▸ Activity
Below are the records; count the lines that include the string "lifecycle" and give only that number.

==================================================

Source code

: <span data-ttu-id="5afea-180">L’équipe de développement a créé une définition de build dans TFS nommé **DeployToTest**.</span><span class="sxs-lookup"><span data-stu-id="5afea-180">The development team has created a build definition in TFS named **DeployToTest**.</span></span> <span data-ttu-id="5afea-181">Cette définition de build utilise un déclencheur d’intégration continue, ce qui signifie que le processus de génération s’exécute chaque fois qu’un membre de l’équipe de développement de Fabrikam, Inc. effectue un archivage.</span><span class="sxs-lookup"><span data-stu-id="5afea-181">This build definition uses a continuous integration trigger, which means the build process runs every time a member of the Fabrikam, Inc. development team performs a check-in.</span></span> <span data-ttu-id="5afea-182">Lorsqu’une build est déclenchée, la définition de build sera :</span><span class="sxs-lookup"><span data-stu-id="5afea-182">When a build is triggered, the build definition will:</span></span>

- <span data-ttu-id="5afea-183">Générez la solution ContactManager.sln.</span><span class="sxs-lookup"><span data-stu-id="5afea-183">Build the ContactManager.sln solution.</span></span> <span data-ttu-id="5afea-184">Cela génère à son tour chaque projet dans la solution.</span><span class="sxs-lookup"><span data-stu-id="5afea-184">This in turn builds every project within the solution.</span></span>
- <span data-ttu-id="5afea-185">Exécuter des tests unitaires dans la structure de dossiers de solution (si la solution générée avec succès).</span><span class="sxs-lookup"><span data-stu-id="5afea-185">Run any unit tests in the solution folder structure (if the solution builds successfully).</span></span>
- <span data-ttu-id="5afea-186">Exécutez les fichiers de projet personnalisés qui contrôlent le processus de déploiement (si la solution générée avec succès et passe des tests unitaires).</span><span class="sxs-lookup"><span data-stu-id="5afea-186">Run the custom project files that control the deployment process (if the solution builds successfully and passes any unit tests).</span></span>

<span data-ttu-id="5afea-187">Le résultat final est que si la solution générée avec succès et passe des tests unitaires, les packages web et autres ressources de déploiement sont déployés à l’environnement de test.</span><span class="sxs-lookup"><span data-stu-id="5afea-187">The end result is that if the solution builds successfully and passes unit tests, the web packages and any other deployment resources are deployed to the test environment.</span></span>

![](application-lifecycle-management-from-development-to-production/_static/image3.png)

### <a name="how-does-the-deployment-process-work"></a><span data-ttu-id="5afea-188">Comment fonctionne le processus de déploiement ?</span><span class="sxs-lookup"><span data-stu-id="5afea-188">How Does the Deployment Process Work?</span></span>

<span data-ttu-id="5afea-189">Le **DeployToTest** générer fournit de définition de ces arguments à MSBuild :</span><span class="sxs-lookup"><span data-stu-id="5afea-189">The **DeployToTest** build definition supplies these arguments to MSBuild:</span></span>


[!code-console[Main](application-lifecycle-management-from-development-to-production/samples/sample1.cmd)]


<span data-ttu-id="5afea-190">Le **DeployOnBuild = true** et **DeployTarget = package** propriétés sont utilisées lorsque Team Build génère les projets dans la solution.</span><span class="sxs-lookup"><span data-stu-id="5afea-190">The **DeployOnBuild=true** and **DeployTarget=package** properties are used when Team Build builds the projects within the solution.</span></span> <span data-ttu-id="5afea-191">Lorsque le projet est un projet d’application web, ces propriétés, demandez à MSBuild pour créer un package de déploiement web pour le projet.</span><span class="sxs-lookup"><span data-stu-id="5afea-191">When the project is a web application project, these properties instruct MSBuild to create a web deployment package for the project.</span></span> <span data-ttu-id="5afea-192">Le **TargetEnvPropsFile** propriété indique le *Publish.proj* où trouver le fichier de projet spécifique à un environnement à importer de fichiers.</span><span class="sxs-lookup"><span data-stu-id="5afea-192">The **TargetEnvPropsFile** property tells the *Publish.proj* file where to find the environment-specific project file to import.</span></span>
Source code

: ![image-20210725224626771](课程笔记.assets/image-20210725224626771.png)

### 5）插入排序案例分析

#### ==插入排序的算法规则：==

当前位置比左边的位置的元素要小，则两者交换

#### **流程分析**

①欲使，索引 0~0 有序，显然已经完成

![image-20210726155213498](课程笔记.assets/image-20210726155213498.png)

==================================================

▸ Answer below
2